▶ **Records for this exercise**
==========

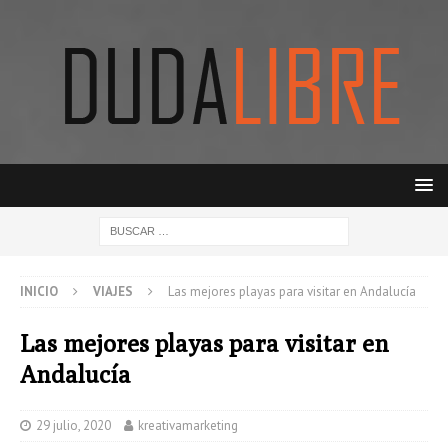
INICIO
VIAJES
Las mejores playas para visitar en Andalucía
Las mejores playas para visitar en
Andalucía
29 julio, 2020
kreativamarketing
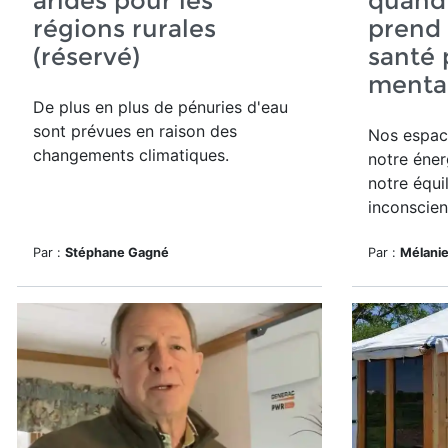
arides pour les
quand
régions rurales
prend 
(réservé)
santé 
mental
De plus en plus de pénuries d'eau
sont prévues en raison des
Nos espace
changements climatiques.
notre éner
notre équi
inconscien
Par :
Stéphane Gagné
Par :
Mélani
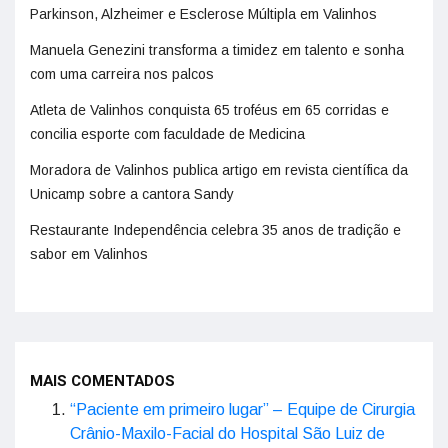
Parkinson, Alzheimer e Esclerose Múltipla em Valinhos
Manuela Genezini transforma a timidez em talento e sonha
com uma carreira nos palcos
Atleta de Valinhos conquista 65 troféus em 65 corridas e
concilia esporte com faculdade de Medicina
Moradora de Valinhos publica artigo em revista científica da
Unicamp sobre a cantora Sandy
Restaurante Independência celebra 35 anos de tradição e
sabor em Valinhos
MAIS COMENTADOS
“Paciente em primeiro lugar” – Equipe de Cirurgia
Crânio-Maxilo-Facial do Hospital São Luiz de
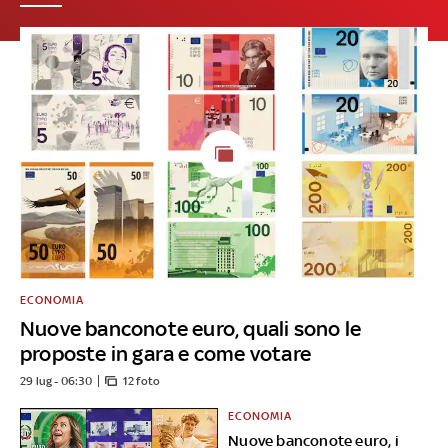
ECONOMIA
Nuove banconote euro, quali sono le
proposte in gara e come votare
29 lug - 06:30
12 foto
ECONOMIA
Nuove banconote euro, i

==========

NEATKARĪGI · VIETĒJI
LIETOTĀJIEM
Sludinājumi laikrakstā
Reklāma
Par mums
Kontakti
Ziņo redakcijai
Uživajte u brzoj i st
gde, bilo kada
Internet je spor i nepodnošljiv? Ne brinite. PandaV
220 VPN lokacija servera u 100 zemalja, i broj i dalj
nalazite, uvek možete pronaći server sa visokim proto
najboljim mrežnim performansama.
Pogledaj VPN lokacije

==========

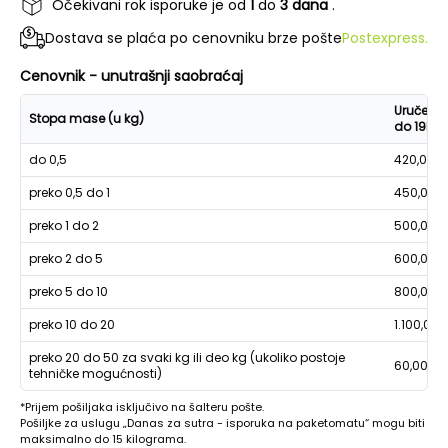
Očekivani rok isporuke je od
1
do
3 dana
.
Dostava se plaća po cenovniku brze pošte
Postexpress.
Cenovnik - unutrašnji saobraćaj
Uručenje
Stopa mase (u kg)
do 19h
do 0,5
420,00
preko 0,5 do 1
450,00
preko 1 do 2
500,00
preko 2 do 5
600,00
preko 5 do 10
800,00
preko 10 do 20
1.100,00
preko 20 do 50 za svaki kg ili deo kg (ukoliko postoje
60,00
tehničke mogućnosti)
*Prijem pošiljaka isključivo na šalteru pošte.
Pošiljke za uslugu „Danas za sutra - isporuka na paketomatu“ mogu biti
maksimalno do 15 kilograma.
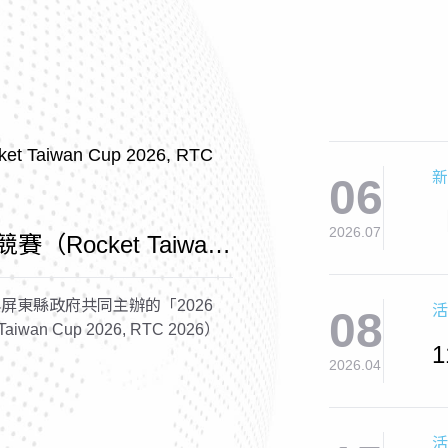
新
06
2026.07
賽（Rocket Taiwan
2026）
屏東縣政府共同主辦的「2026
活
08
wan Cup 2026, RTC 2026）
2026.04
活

==========

▶ **How to complete this task**
Return each line above that contains the string "euro".

▶ **Solved problem**
Nuove banconote euro, quali sono le
Nuove banconote euro, i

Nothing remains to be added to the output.